• [Information shown]
--

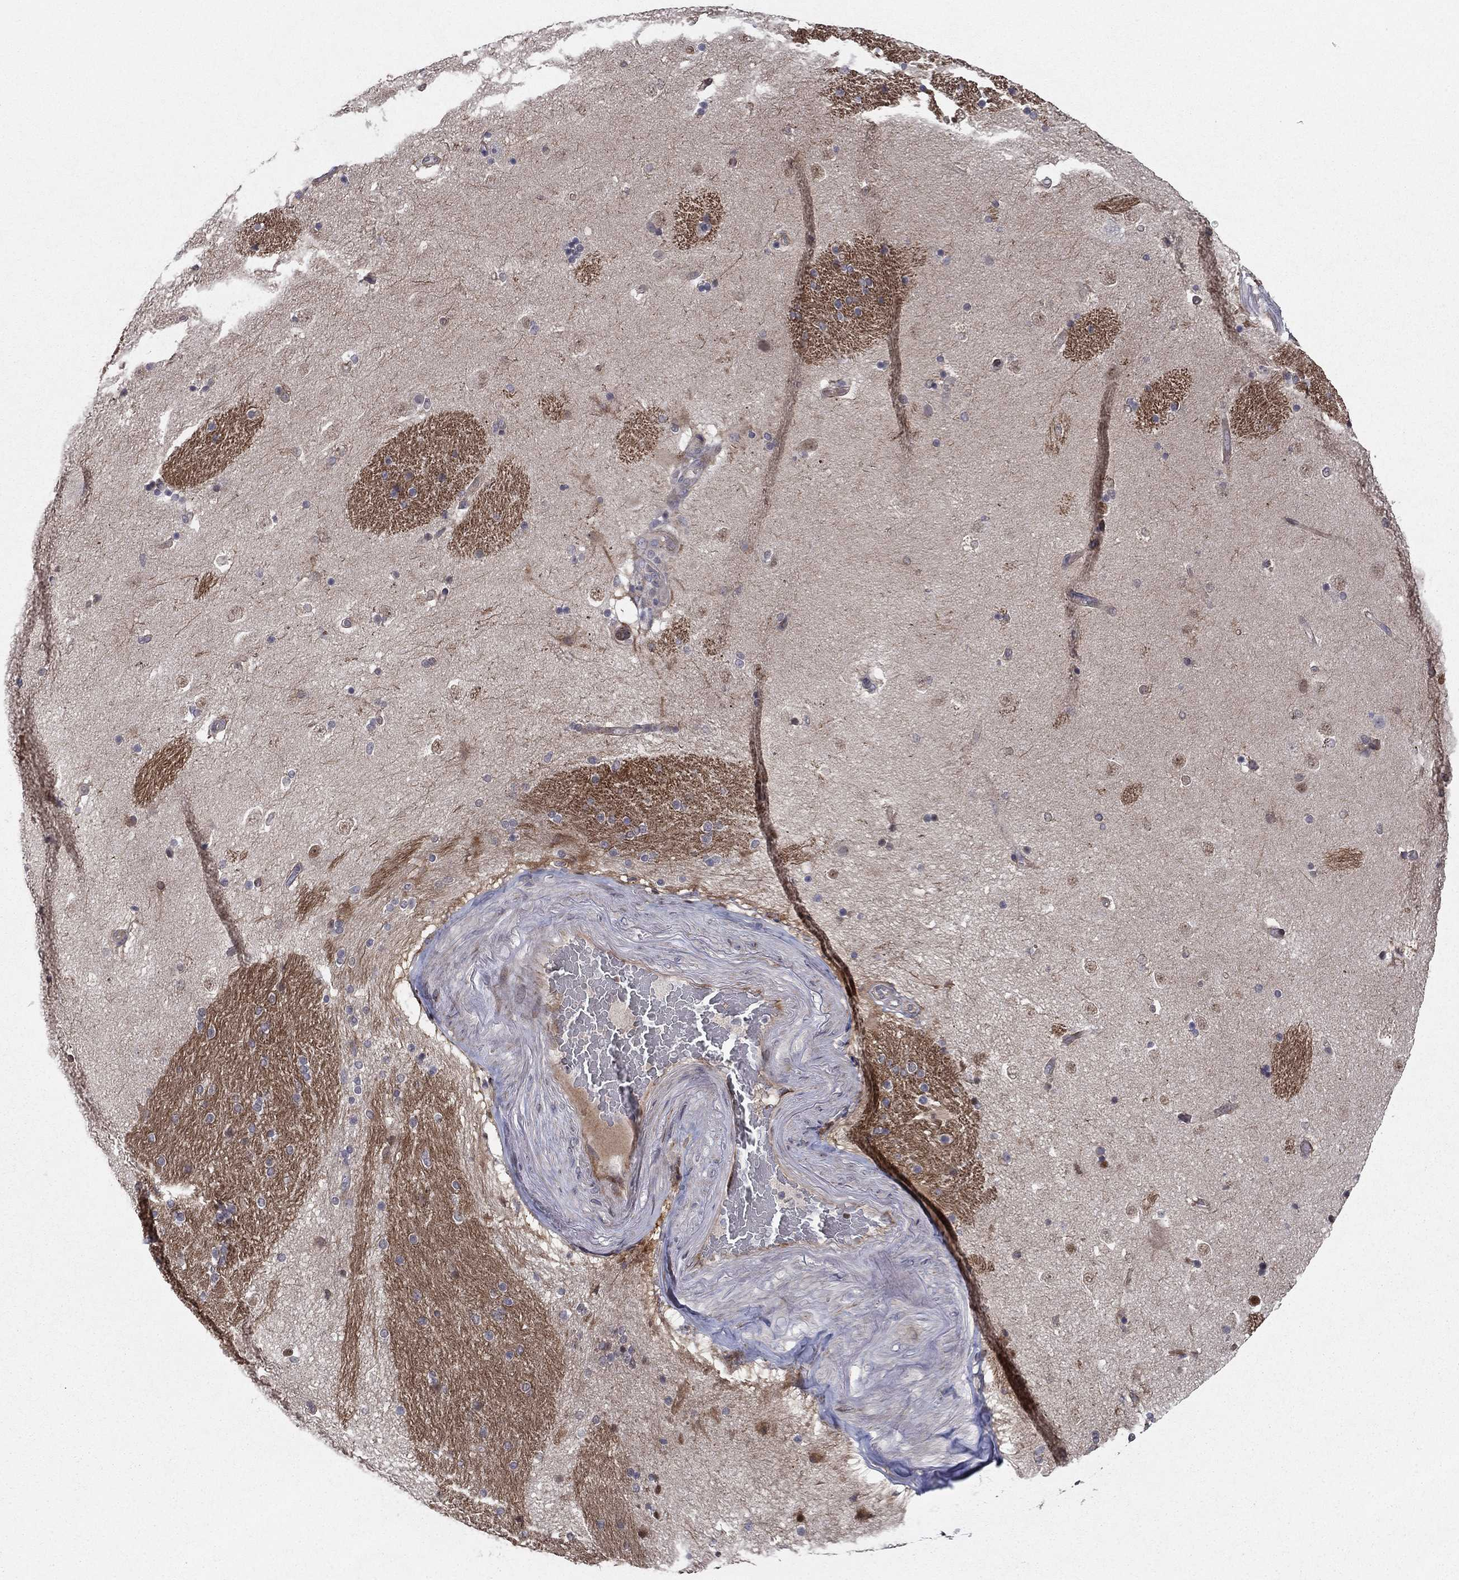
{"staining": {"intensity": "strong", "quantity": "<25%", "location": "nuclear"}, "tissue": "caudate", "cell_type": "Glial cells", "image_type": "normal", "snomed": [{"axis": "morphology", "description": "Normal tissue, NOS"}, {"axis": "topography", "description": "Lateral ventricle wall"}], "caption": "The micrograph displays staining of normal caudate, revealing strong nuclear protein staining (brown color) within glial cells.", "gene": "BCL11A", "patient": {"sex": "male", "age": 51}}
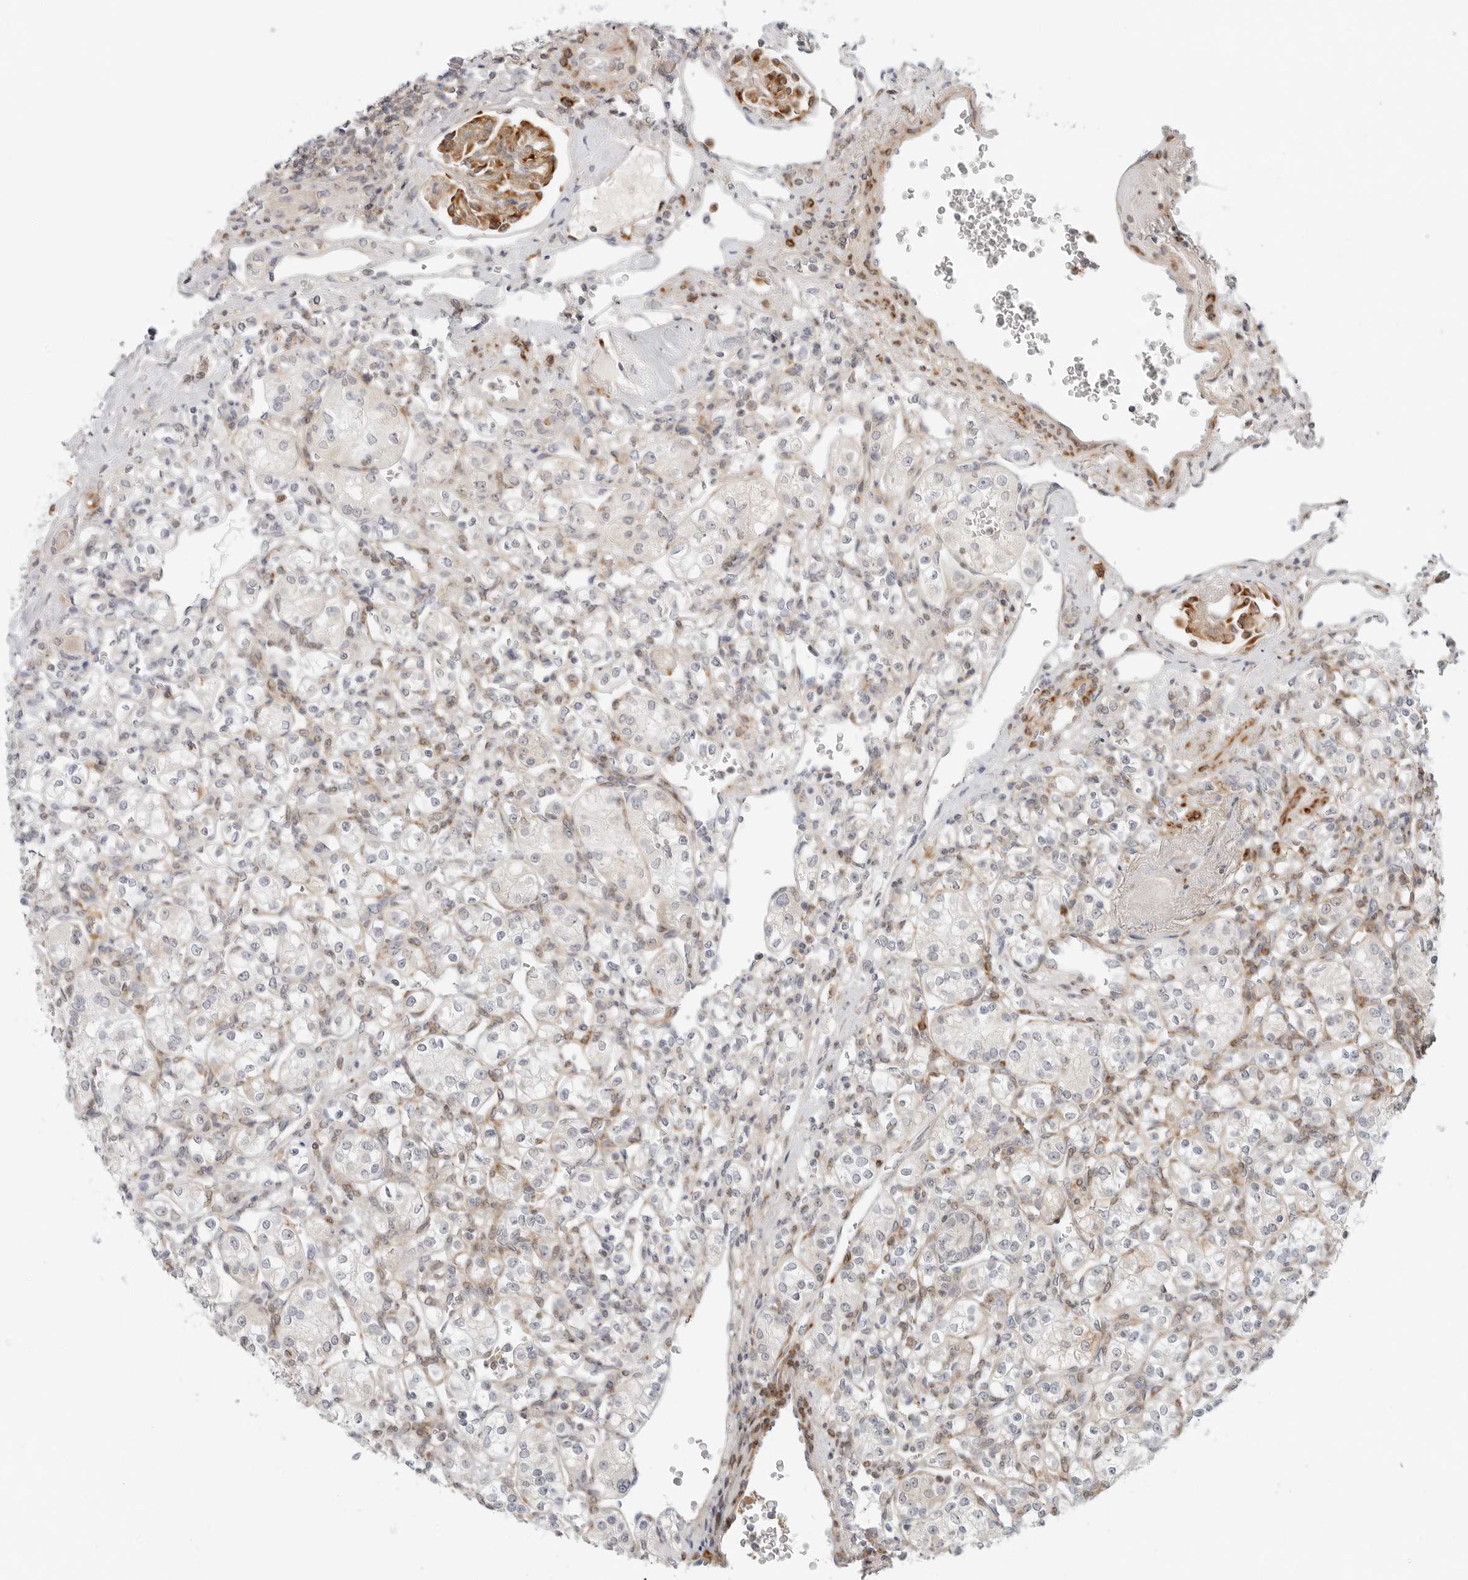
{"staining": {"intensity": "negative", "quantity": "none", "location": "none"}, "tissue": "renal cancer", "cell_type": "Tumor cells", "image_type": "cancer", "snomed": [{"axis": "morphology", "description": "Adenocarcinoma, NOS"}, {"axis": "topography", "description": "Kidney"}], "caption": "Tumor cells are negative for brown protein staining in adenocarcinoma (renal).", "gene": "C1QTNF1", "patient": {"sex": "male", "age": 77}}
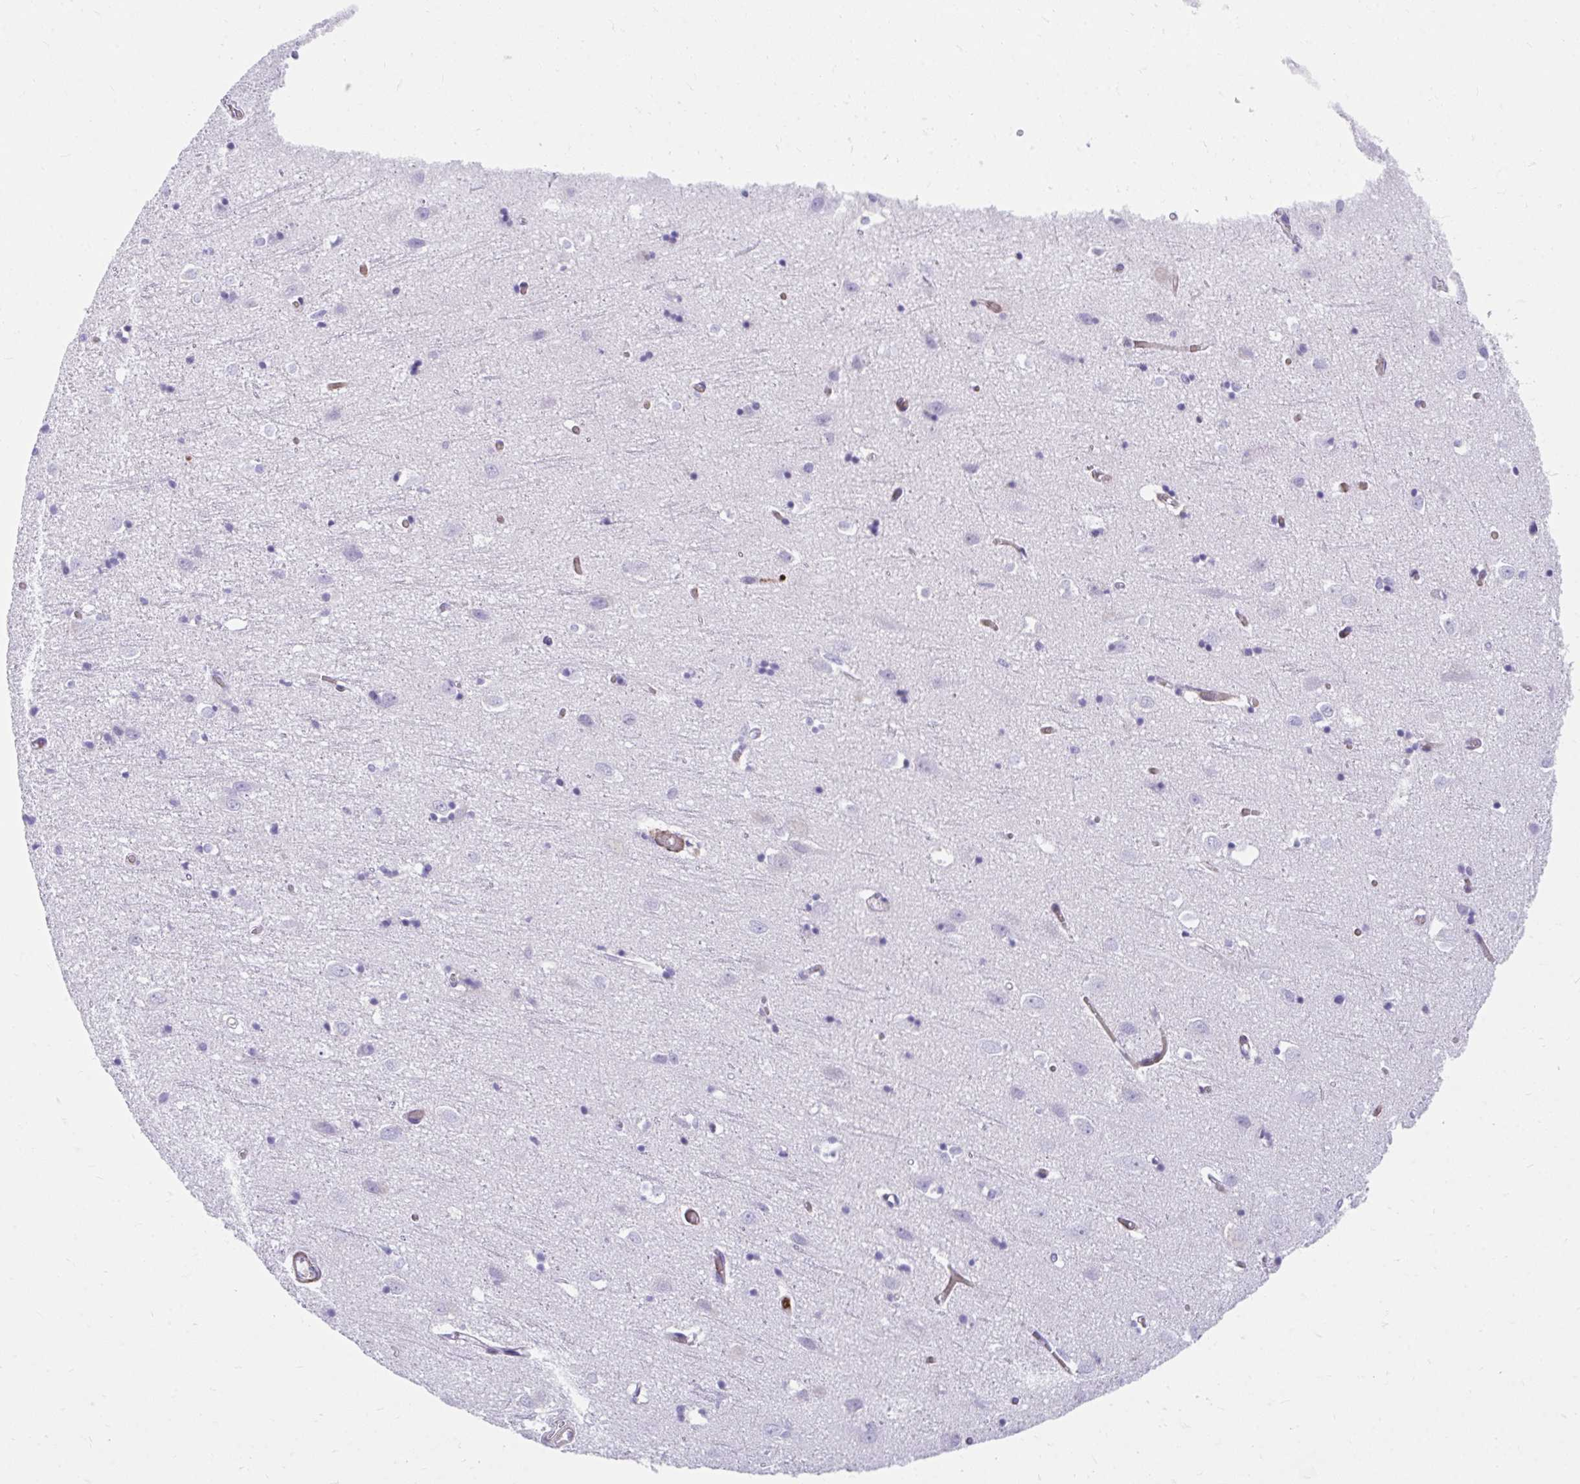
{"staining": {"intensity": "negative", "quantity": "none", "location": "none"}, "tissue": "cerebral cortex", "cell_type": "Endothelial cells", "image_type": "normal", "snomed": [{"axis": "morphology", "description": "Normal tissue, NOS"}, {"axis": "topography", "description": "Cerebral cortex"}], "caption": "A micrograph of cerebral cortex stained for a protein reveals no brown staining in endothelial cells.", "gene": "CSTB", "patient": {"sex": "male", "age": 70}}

--

Set down all the material exactly once more. No pictures.

• [Response to the task]
{"staining": {"intensity": "strong", "quantity": "<25%", "location": "nuclear"}, "tissue": "caudate", "cell_type": "Glial cells", "image_type": "normal", "snomed": [{"axis": "morphology", "description": "Normal tissue, NOS"}, {"axis": "topography", "description": "Lateral ventricle wall"}], "caption": "The micrograph displays staining of normal caudate, revealing strong nuclear protein staining (brown color) within glial cells.", "gene": "BCL11A", "patient": {"sex": "male", "age": 51}}
{"staining": {"intensity": "negative", "quantity": "none", "location": "none"}, "tissue": "renal cancer", "cell_type": "Tumor cells", "image_type": "cancer", "snomed": [{"axis": "morphology", "description": "Adenocarcinoma, NOS"}, {"axis": "topography", "description": "Kidney"}], "caption": "Tumor cells are negative for brown protein staining in adenocarcinoma (renal).", "gene": "C1QTNF1", "patient": {"sex": "male", "age": 77}}
{"staining": {"intensity": "negative", "quantity": "none", "location": "none"}, "tissue": "cerebral cortex", "cell_type": "Endothelial cells", "image_type": "normal", "snomed": [{"axis": "morphology", "description": "Normal tissue, NOS"}, {"axis": "topography", "description": "Cerebral cortex"}], "caption": "A micrograph of cerebral cortex stained for a protein reveals no brown staining in endothelial cells.", "gene": "CSTB", "patient": {"sex": "male", "age": 70}}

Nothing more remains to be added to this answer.